イギリスの大人気自動車番組「Top Gear」でおなじみのジェレミー・クラークソンが英「The Sunday Times」に寄稿した試乗レポートを日本語で紹介します。

今回紹介するのは、マレーシアの自動車メーカー、プロドゥアが製造していたダイハツ・ミラがベースの小型車「クリサ」のレビューです。


Kelisa

プロドゥア・クリサは疑いようもなく世界最悪の車だ。

しかし、ここで終わりにせずにもう少し掘り下げてみよう。この車は1km走るために8.4ペンスしかかからない。ランニングコストは最安だ。しかし、それは最安の家がテントだと言っているのと変わらない。

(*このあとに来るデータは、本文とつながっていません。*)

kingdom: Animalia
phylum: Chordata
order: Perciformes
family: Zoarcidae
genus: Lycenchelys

クリサはマレーシア製で、最高速度142km/hなのだが、そこに至るまではあまりに時間がかかりすぎるので、生きているうちに最高速度を確かめることはできない。それに3気筒だし、室内はアンシア・ターナーの結婚式よりも質素だし、もし街灯にぶつけたらどうなってしまうかなど想像すらしたくない。それに、車名はまるで病名のようだ。

この車は無個性の塊だ。魂、楽しさ、情熱などは存在しない。それに、中古車を買えば、これよりもブレーキがまともで、遮音性能もまともで、基本設計もまともな車をもっと安く買うことができる。

クリサのような車は馬やスクーターのライバルであり、アフリカのタクシードライバーのための車だ。それに、マレーシアの工場で働いている当人達でさえ、世界で5番目に豊かな国の人間がこんな車を買っているなどとは信じられないだろう。イギリス人は頭がおかしいと思うはずだ。